Text passage

With the blessing and urging of both father Isaac and mother Rebekah, Jacob leaves home. Indeed, he flees. There are two reasons for his hasty departure: Esau’s wrath and the need for a proper bride. The complex and conflicting dynamics in the household of Abraham’s son Isaac—Remember Abrahams’s own dilemmas—were due in part to Isaac’s weakness and Rebekah’s dominance. Isaac, the survivor of the traumatic and near –death experience with Abraham on Mt. Moriah, came to rely upon his wife’s strengths that are reminiscent of those of both domineering and threatened mother Sarah.
Just as Isaac displaced and replaced his older brother Ishmael, inheriting Abraham’s spiritual legacy, so did Jacob receive the blessing of the first-born intended for his older twin Esau. Sarah made sure that Ishmael, Hagar’s son, would be cast aside while Rebekah did the same to her son Esau. However, the preferences of these mothers supported by a divine agenda ultimately saving and blessing all, endangered their favorite sons. Isaac was almost sacrificed on the altar by his father, while Jacob’s life was put at risk, along with enduring 20 trying years of exile.

Request A
Name every woman mentioned in the passage about Jacob's departure from home.
Request B
Write the next few sentences of the passage about Jacob's departure from home, picking up after its final sentence.
The entries that come next are separate material and have no connection to the passage about Jacob.

(Dataset items)
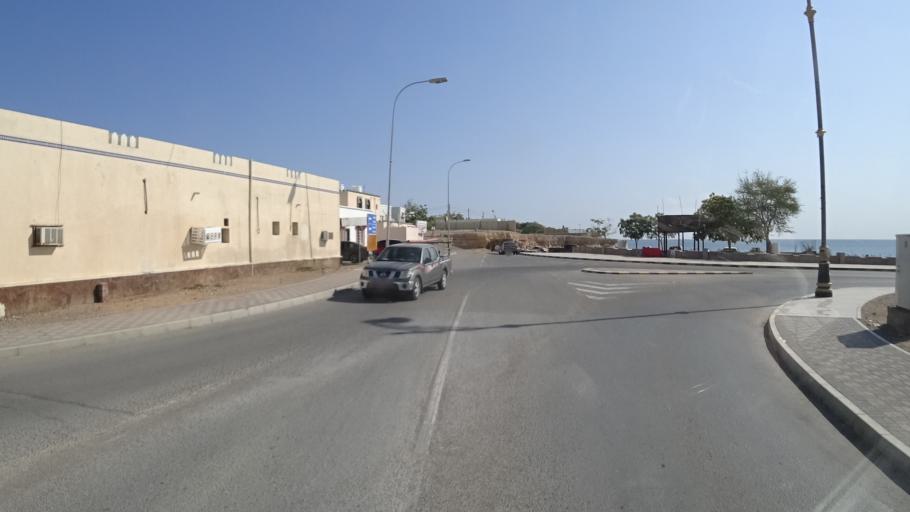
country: OM
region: Ash Sharqiyah
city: Sur
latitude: 22.5729
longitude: 59.5274
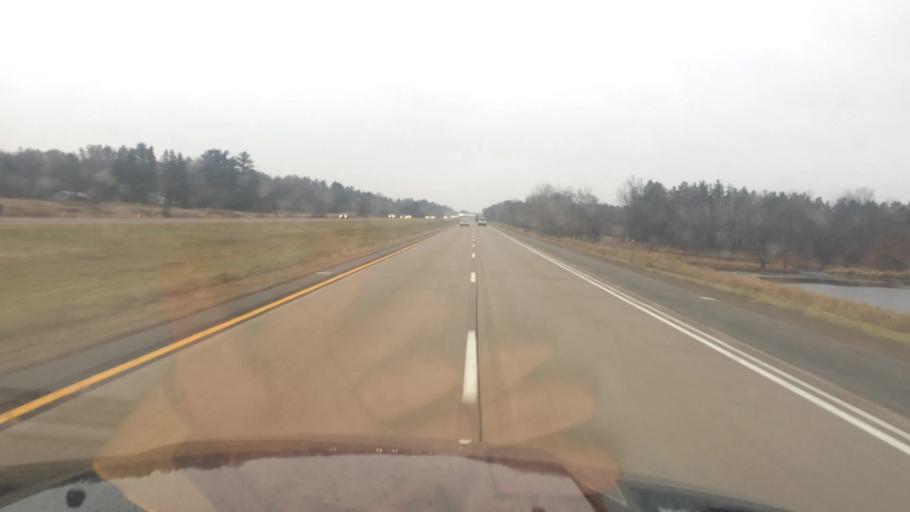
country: US
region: Wisconsin
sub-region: Portage County
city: Stevens Point
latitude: 44.6130
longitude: -89.6244
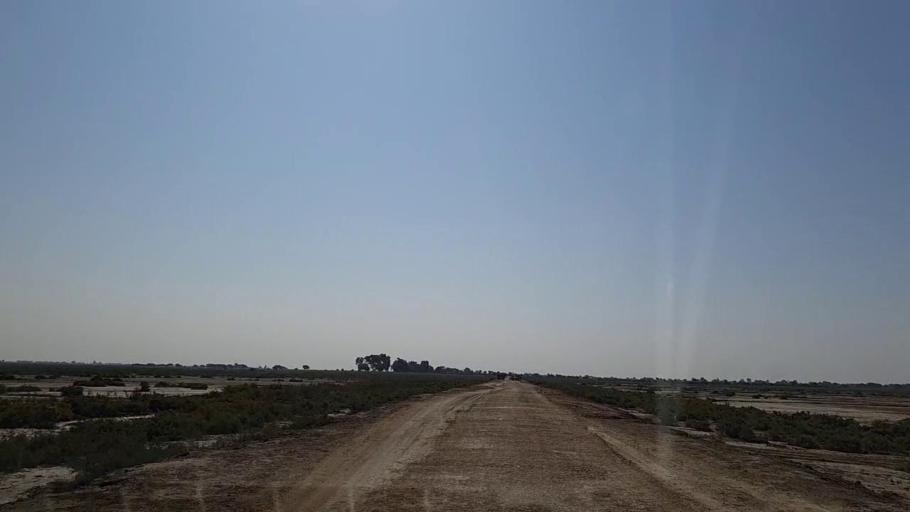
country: PK
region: Sindh
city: Chuhar Jamali
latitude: 24.5044
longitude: 68.0982
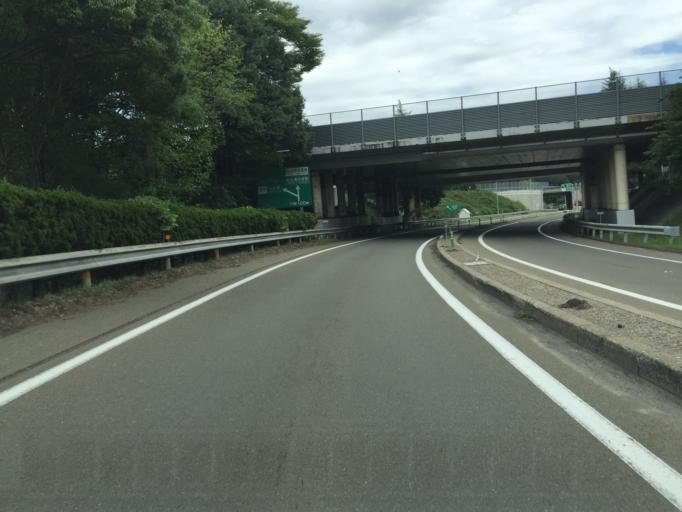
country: JP
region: Miyagi
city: Sendai
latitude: 38.2150
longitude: 140.8028
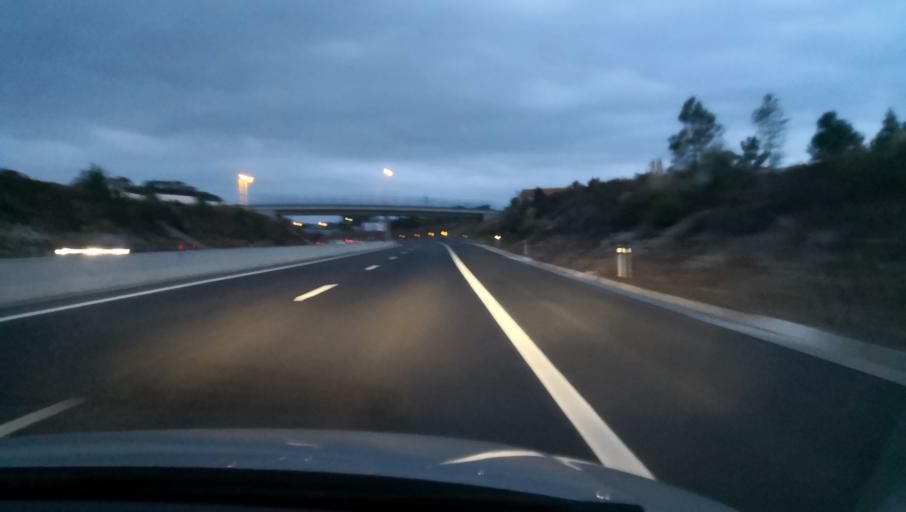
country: PT
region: Setubal
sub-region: Seixal
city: Arrentela
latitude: 38.5956
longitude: -9.1008
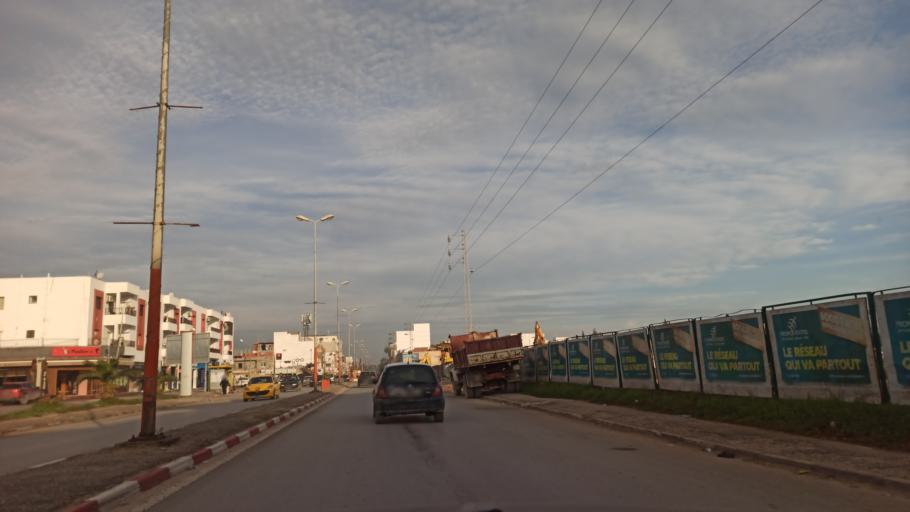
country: TN
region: Ariana
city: Ariana
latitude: 36.8642
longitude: 10.2529
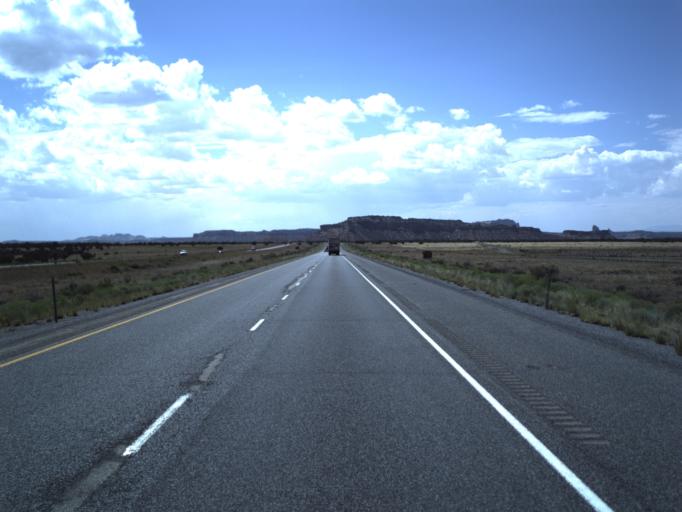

Final answer A
Rebekah, Sarah, Hagar

Final answer B
Jacob’s father-in-law, Laban, taught him that he would not only benefit from the deception he played on Esau and Isaac, but himself become a victim of deception. Of course, the ultimate painful deception Jacob would experience was at the hands of his own sons when concocting beloved Joseph’s death by an animal.
We moderns complain about our own fractured and puzzling lives. It was God’s promise to protect Jacob at his fateful journey’s onset in the famous dream of the ladder touching heaven and earth that surely inspired Jacob to persevere. In a sense, we all touch heaven and earth in our lofty strivings and earthly struggles, gratefully moved forward, as well as constructively challenged by a wise and life-affirming tradition bidding us to turn the earth into heaven, violence into vision, hurts into healing, and blemishes into blessings. The sacred purpose is to hopefully survive and thrive in the built-in tension between the two poles of the human drama.
My Mother
Like Jacob our father
my mother Chasia (“God spares”)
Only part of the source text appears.